_EXCERPTED RECORDS_.
——————————

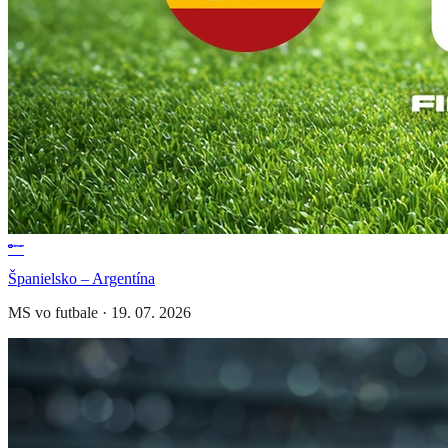
Španielsko – Argentína
MS vo futbale
·
19. 07. 2026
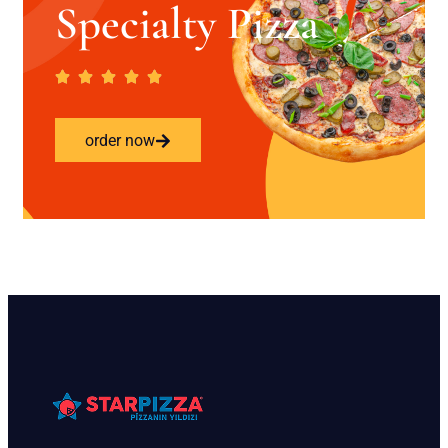
Specialty Pizza
order now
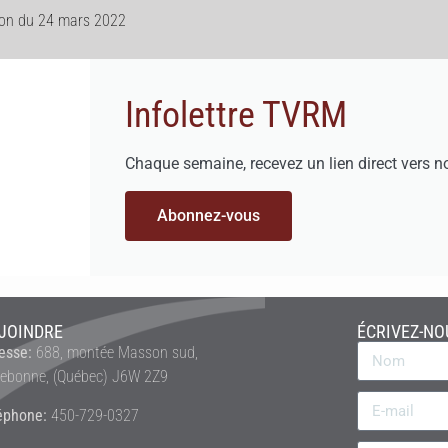
sion du 24 mars 2022
Infolettre TVRM
Chaque semaine, recevez un lien direct vers n
Abonnez-vous
JOINDRE
ÉCRIVEZ-NO
esse:
688, montée Masson sud,
rebonne, (Québec) J6W 2Z9
éphone:
450-729-0327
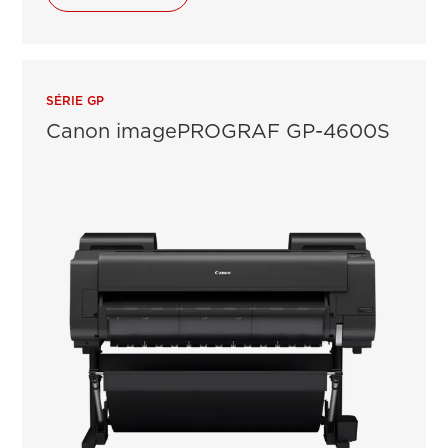
SÉRIE GP
Canon imagePROGRAF GP-4600S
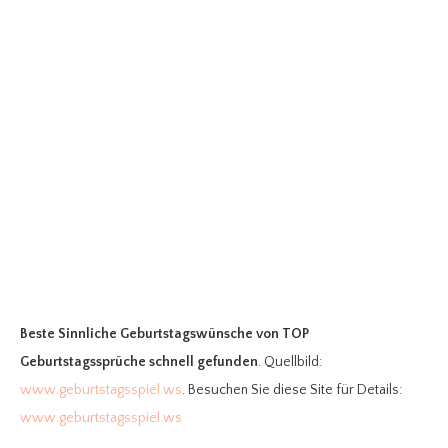
Beste Sinnliche Geburtstagswünsche
von TOP
Geburtstagssprüche schnell gefunden
. Quellbild:
www.geburtstagsspiel.ws
. Besuchen Sie diese Site für Details:
www.geburtstagsspiel.ws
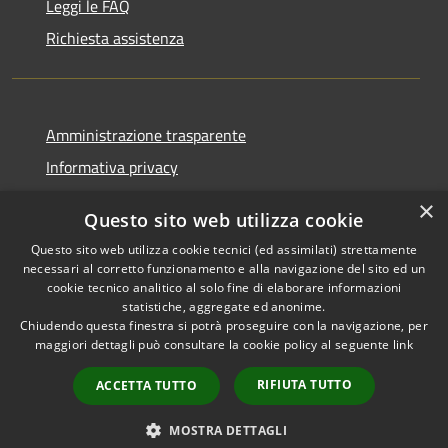
Leggi le FAQ
Richiesta assistenza
Amministrazione trasparente
Informativa privacy
Note legali
×
Questo sito web utilizza cookie
Dichiarazione di accessibilità
Questo sito web utilizza cookie tecnici (ed assimilati) strettamente
necessari al corretto funzionamento e alla navigazione del sito ed un
cookie tecnico analitico al solo fine di elaborare informazioni
statistiche, aggregate ed anonime.
Chiudendo questa finestra si potrà proseguire con la navigazione, per
RSS
Copyright © 2026 • Comune di
maggiori dettagli può consultare la cookie policy al seguente
link
Accessibilità
Casola in Lunigiana • Powered
Privacy
Municipium
Accesso
by
•
RIFIUTA TUTTO
ACCETTA TUTTO
Cookie
redazione
Mappa del sito
MOSTRA DETTAGLI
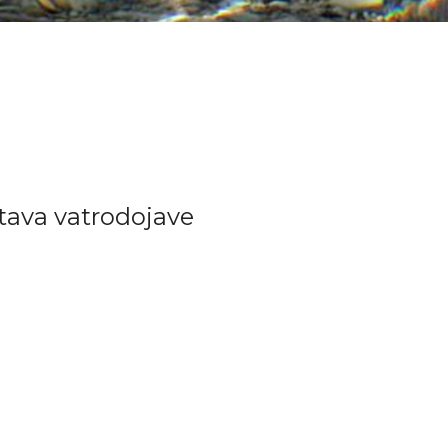
ava vatrodojave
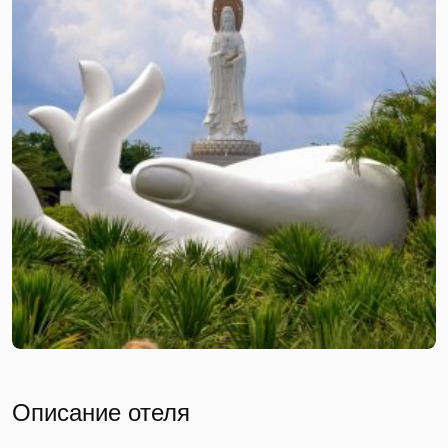
Описание отеля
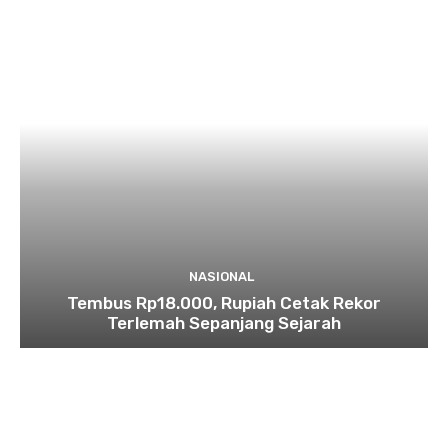
NASIONAL
Tembus Rp18.000, Rupiah Cetak Rekor
Terlemah Sepanjang Sejarah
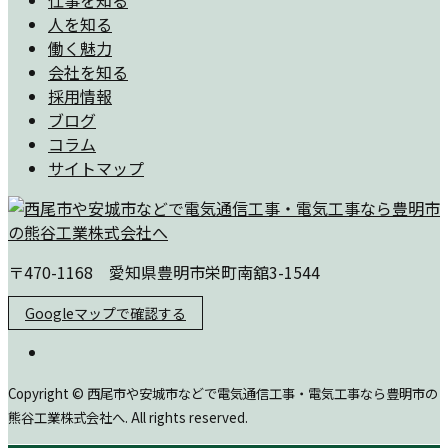
人を知る
働く魅力
会社を知る
採用情報
ブログ
コラム
サイトマップ
〒470-1168 愛知県豊明市栄町南舘3-1544
Googleマップで確認する
Copyright © 西尾市や安城市などで電気通信工事・電気工事なら豊明市の
熊谷工業株式会社へ. All rights reserved.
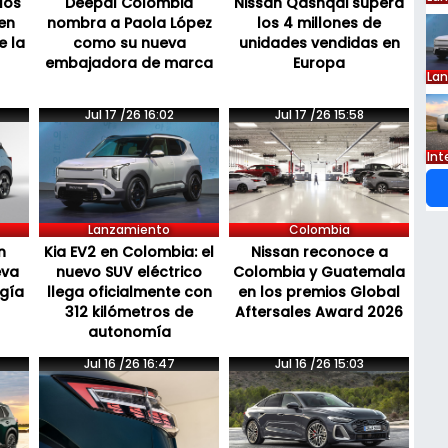
los
Deepal Colombia
Nissan Qashqai supera
en
nombra a Paola López
los 4 millones de
e la
como su nueva
unidades vendidas en
embajadora de marca
Europa
La
Jul 17 /26 16:02
Jul 17 /26 15:58
Int
Lanzamiento
Colombia
n
Kia EV2 en Colombia: el
Nissan reconoce a
eva
nuevo SUV eléctrico
Colombia y Guatemala
ogía
llega oficialmente con
en los premios Global
312 kilómetros de
Aftersales Award 2026
autonomía
Jul 16 /26 16:47
Jul 16 /26 15:03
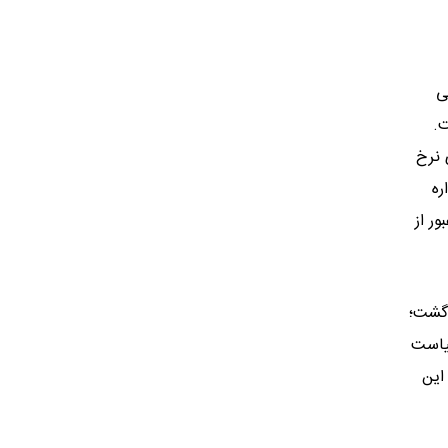
ی
ت.
ی نرخ
ره
د باشد؛ در صورت عبور از
 گشت؛
سیاست
این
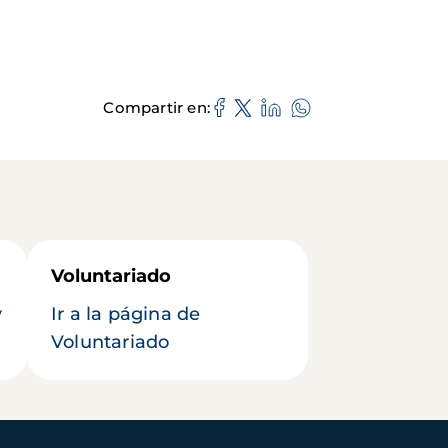
Compartir en
Voluntariado
y
Ir a la página de
Voluntariado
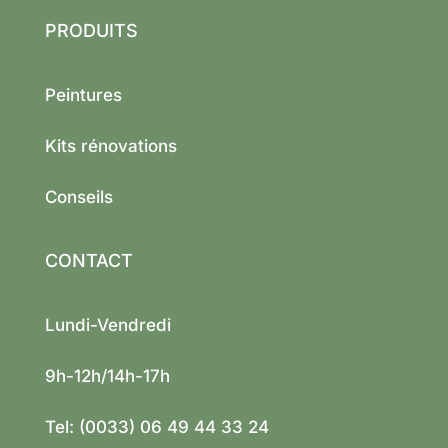
PRODUITS
Peintures
Kits rénovations
Conseils
CONTACT
Lundi-Vendredi
9h-12h/14h-17h
Tel: (0033) 06 49 44 33 24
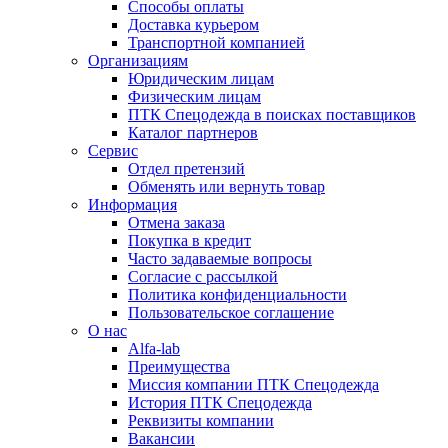
Способы оплаты
Доставка курьером
Транспортной компанией
Организациям
Юридическим лицам
Физическим лицам
ПТК Спецодежда в поисках поставщиков
Каталог партнеров
Сервис
Отдел претензий
Обменять или вернуть товар
Информация
Отмена заказа
Покупка в кредит
Часто задаваемые вопросы
Согласие с рассылкой
Политика конфиденциальности
Пользовательское соглашение
О нас
Alfa-lab
Преимущества
Миссия компании ПТК Спецодежда
История ПТК Спецодежда
Реквизиты компании
Вакансии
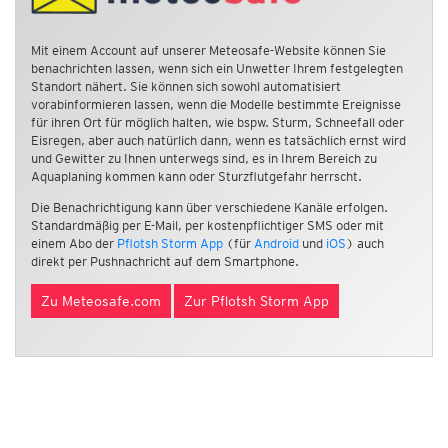
Mit einem Account auf unserer Meteosafe-Website können Sie
benachrichten lassen, wenn sich ein Unwetter Ihrem festgelegten
Standort nähert. Sie können sich sowohl automatisiert
vorabinformieren lassen, wenn die Modelle bestimmte Ereignisse
für ihren Ort für möglich halten, wie bspw. Sturm, Schneefall oder
Eisregen, aber auch natürlich dann, wenn es tatsächlich ernst wird
und Gewitter zu Ihnen unterwegs sind, es in Ihrem Bereich zu
Aquaplaning kommen kann oder Sturzflutgefahr herrscht.
Die Benachrichtigung kann über verschiedene Kanäle erfolgen.
Standardmäßig per E-Mail, per kostenpflichtiger SMS oder mit
einem Abo der
Pflotsh Storm App
(für
Android
und
iOS
) auch
direkt per Pushnachricht auf dem Smartphone.
Zu Meteosafe.com
Zur Pflotsh Storm App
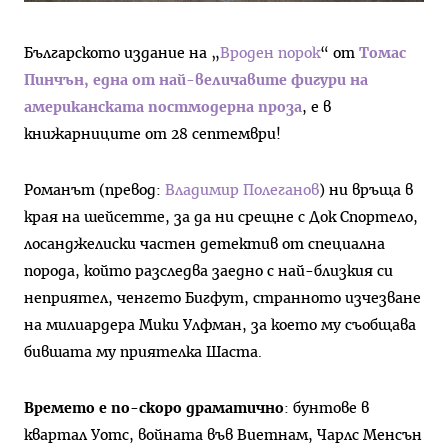
Българското издание на „
Вроден порок
“ от
Томас
Пинчън, една от най-величавите фигури на
американската постмодерна проза
, е в
книжарниците от 28 септември!
Романът (превод:
Владимир Полеганов
) ни връща в
края на шейсетте, за да ни срещне с Док Спортело,
лосанджелиски частен детектив от специална
порода, който разследва заедно с най-близкия си
неприятел, ченгето Бигфут, странното изчезване
на милиардера Мики Улфман, за което му съобщава
бившата му приятелка Шаста.
Времето е по-скоро драматично
: бунтове в
квартал Уотс, войната във Виетнам, Чарлс Менсън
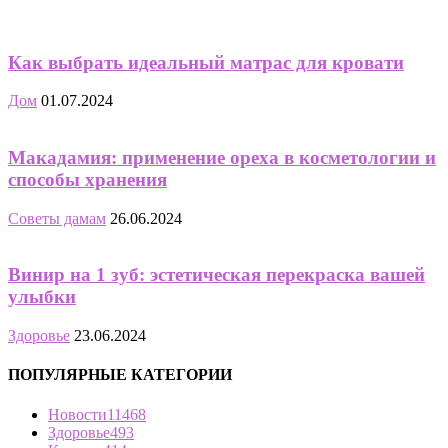
Как выбрать идеальный матрас для кровати
Дом
01.07.2024
Макадамия: применение ореха в косметологии и
способы хранения
Советы дамам
26.06.2024
Винир на 1 зуб: эстетическая перекраска вашей
улыбки
Здоровье
23.06.2024
ПОПУЛЯРНЫЕ КАТЕГОРИИ
Новости
11468
Здоровье
493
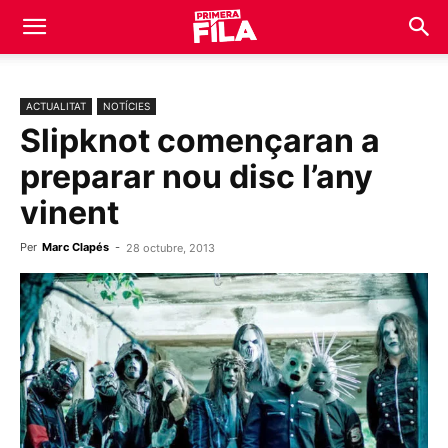
ACTUALITAT
NOTÍCIES
Slipknot començaran a
preparar nou disc l’any
vinent
Per
Marc Clapés
-
28 octubre, 2013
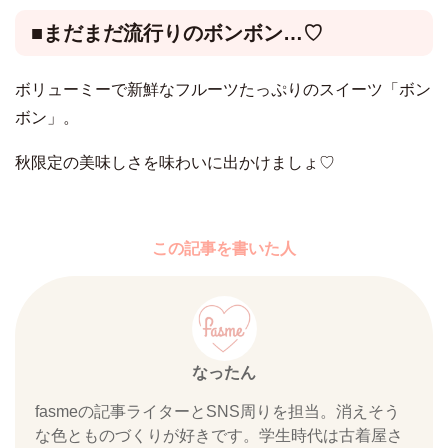
■まだまだ流行りのボンボン…♡
ボリューミーで新鮮なフルーツたっぷりのスイーツ「ボン
ボン」。
秋限定の美味しさを味わいに出かけましょ♡
この記事を書いた人
なったん
fasmeの記事ライターとSNS周りを担当。消えそう
な色とものづくりが好きです。学生時代は古着屋さ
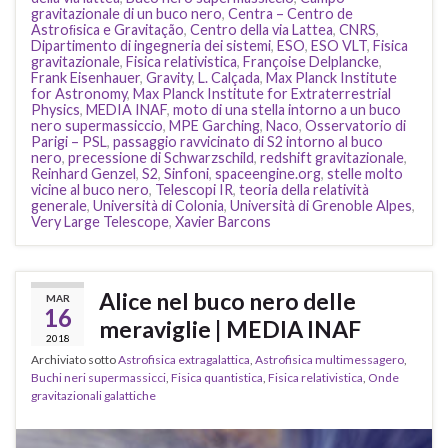
gravitazionale di un buco nero
,
Centra – Centro de
Astroﬁsica e Gravitação
,
Centro della via Lattea
,
CNRS
,
Dipartimento di ingegneria dei sistemi
,
ESO
,
ESO VLT
,
Fisica
gravitazionale
,
Fisica relativistica
,
Françoise Delplancke
,
Frank Eisenhauer
,
Gravity
,
L. Calçada
,
Max Planck Institute
for Astronomy
,
Max Planck Institute for Extraterrestrial
Physics
,
MEDIA INAF
,
moto di una stella intorno a un buco
nero supermassiccio
,
MPE Garching
,
Naco
,
Osservatorio di
Parigi – PSL
,
passaggio ravvicinato di S2 intorno al buco
nero
,
precessione di Schwarzschild
,
redshift gravitazionale
,
Reinhard Genzel
,
S2
,
Sinfoni
,
spaceengine.org
,
stelle molto
vicine al buco nero
,
Telescopi IR
,
teoria della relatività
generale
,
Università di Colonia
,
Università di Grenoble Alpes
,
Very Large Telescope
,
Xavier Barcons
Alice nel buco nero delle
MAR
16
meraviglie | MEDIA INAF
2018
Archiviato sotto
Astrofisica extragalattica
,
Astrofisica multimessagero
,
Buchi neri supermassicci
,
Fisica quantistica
,
Fisica relativistica
,
Onde
gravitazionali galattiche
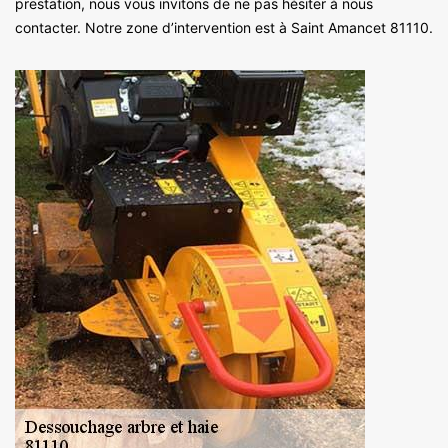
prestation, nous vous invitons de ne pas hésiter à nous
contacter. Notre zone d’intervention est à Saint Amancet 81110.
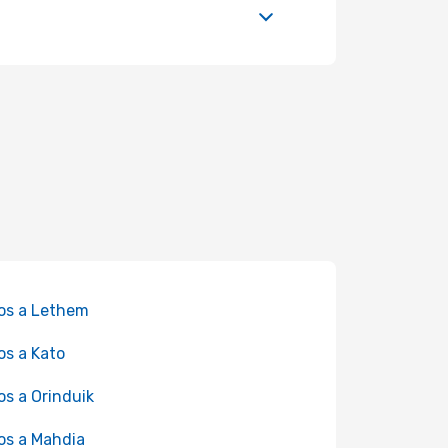
os a Lethem
os a Kato
os a Orinduik
os a Mahdia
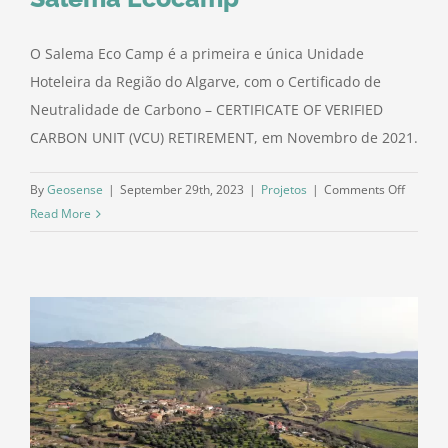
O Salema Eco Camp é a primeira e única Unidade
Hoteleira da Região do Algarve, com o Certificado de
Neutralidade de Carbono – CERTIFICATE OF VERIFIED
CARBON UNIT (VCU) RETIREMENT, em Novembro de 2021.
on
By
Geosense
|
September 29th, 2023
|
Projetos
|
Comments Off
Salema
Read More
Ecocam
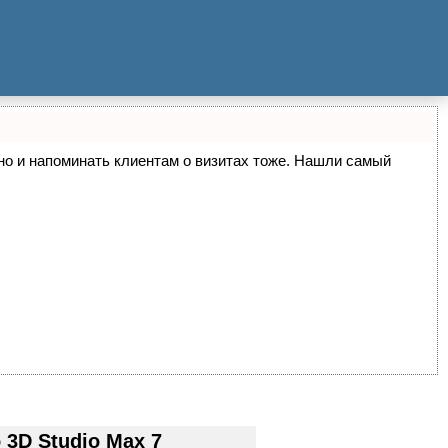
, но и напоминать клиентам о визитах тоже. Нашли самый
3D Studio Max 7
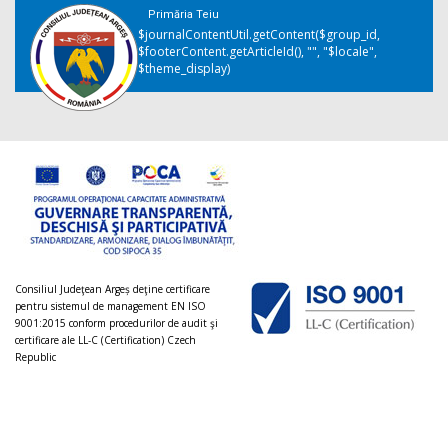
Primăria Teiu
$journalContentUtil.getContent($group_id,
$footerContent.getArticleId(), "", "$locale",
$theme_display)
Consiliul Judeţean Argeș deţine certificare
pentru sistemul de management EN ISO
9001:2015 conform procedurilor de audit şi
certificare ale LL-C (Certification) Czech
Republic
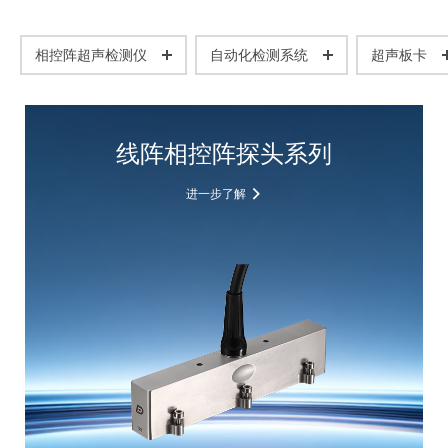
相控阵超声检测仪
自动化检测系统
超声板卡
线阵相控阵探头系列
进一步了解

——————————

_INSTRUCTIONS FOR THE TASK_.
Show every line of the data above that contains the string "lassen", matching case exactly.

_TASK ANSWER_.
benachrichten lassen, wenn sich ein Unwetter Ihrem festgelegten
vorabinformieren lassen, wenn die Modelle bestimmte Ereignisse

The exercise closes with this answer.